=== Data records ===

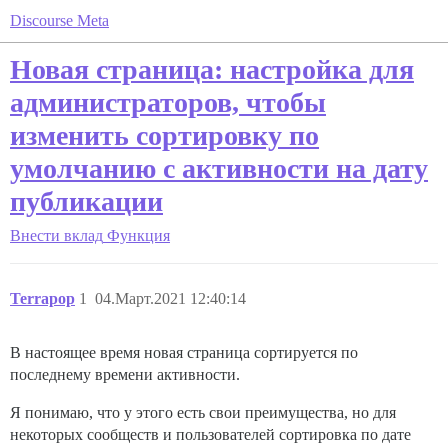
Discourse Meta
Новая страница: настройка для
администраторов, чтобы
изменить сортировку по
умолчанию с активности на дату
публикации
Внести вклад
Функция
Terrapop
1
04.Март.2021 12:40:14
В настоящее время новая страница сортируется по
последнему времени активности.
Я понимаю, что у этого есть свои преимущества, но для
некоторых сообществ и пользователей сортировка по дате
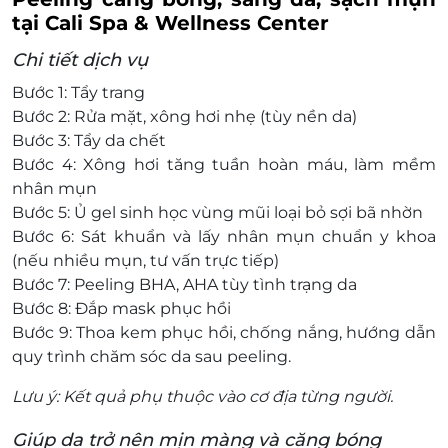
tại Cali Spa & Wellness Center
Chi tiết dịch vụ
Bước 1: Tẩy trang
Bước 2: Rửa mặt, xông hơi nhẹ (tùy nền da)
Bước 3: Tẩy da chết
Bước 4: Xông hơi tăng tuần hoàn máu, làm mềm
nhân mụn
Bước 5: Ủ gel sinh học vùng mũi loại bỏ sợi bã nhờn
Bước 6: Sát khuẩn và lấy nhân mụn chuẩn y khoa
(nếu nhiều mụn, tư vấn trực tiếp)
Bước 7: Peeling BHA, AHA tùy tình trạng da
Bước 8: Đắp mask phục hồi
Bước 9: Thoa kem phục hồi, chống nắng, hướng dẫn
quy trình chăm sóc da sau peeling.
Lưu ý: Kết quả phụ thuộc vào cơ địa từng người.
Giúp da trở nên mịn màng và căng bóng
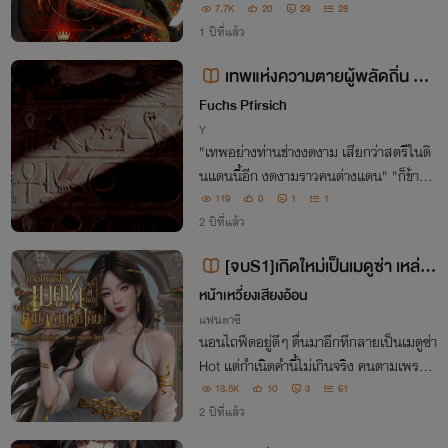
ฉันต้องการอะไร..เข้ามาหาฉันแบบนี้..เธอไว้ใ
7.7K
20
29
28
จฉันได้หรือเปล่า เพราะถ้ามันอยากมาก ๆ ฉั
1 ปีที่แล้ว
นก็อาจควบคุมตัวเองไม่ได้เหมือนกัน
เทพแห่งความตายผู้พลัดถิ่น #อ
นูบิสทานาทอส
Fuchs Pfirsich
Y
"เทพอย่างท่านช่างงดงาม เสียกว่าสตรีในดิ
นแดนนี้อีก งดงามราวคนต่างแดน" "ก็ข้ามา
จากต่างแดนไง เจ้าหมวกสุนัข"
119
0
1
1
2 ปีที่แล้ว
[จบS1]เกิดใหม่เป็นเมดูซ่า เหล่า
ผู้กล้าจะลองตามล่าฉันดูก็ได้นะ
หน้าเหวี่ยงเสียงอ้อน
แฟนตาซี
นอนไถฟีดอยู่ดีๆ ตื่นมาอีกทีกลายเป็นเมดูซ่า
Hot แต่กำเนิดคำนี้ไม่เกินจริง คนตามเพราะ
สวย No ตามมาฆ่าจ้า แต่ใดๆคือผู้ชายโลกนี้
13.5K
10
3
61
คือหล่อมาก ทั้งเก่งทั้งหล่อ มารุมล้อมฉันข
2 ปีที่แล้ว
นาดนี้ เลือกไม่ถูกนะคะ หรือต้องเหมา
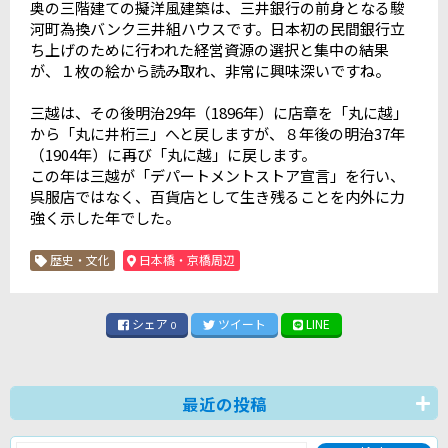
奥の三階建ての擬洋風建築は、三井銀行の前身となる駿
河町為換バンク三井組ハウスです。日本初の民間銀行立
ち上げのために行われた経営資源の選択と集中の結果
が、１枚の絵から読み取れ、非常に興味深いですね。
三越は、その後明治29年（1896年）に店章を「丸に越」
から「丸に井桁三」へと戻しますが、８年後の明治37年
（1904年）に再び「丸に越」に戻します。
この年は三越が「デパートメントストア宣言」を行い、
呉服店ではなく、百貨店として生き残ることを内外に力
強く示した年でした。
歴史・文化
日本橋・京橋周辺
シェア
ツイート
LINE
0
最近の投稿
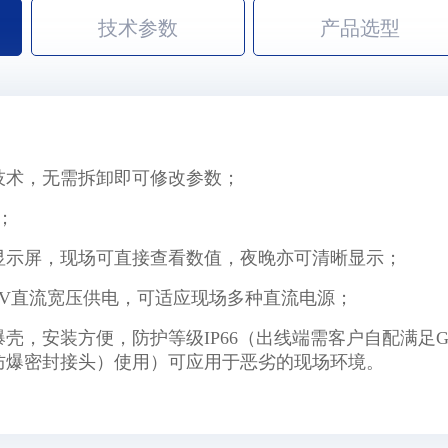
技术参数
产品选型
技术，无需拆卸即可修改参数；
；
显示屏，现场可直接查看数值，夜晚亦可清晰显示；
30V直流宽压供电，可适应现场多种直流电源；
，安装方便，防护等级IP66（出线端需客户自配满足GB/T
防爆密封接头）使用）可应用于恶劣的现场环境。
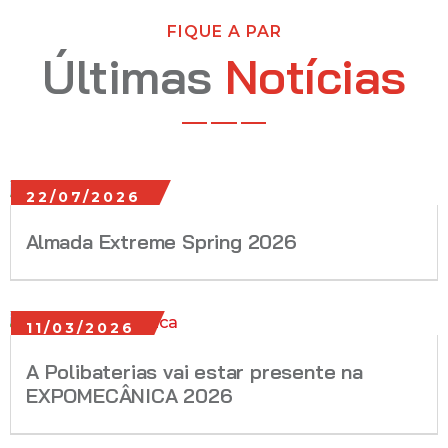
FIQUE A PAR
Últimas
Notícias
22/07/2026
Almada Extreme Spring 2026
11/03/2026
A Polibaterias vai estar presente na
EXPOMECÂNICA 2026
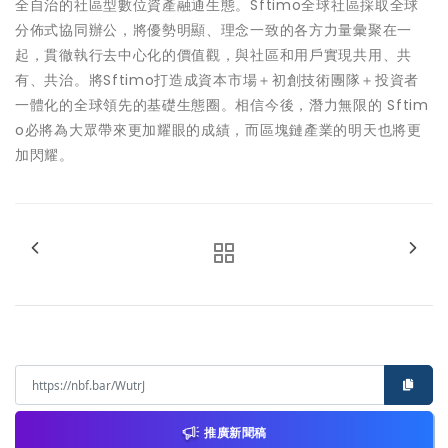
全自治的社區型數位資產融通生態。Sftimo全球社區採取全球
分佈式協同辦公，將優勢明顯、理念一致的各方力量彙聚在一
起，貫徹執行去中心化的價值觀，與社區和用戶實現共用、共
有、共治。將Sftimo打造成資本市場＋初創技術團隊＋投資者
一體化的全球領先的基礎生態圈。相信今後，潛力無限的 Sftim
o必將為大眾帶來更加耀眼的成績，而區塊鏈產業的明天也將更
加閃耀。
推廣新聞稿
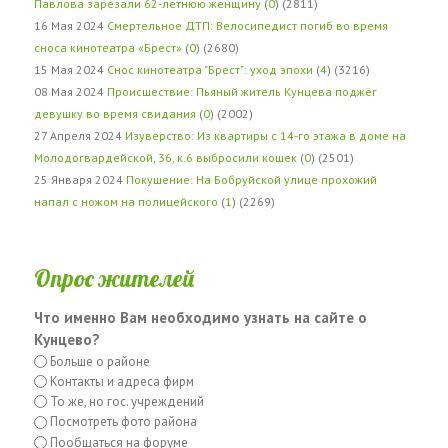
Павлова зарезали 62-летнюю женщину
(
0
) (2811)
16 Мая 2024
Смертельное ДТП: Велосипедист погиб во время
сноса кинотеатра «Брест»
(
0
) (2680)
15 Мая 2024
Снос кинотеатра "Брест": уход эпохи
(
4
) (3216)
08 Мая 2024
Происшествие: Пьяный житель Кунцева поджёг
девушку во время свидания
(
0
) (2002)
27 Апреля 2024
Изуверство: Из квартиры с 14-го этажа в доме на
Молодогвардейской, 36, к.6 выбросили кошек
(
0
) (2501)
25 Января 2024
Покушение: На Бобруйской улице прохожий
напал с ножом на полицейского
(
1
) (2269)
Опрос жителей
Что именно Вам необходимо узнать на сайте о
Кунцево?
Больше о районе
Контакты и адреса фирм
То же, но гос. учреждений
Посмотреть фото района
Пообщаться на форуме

===

## Aim of the task
Which of the lines above include the string "время"? Pick them out and copy them.

## Exercise response
В настоящее время новая страница сортируется по
Смертельное ДТП: Велосипедист погиб во время
девушку во время свидания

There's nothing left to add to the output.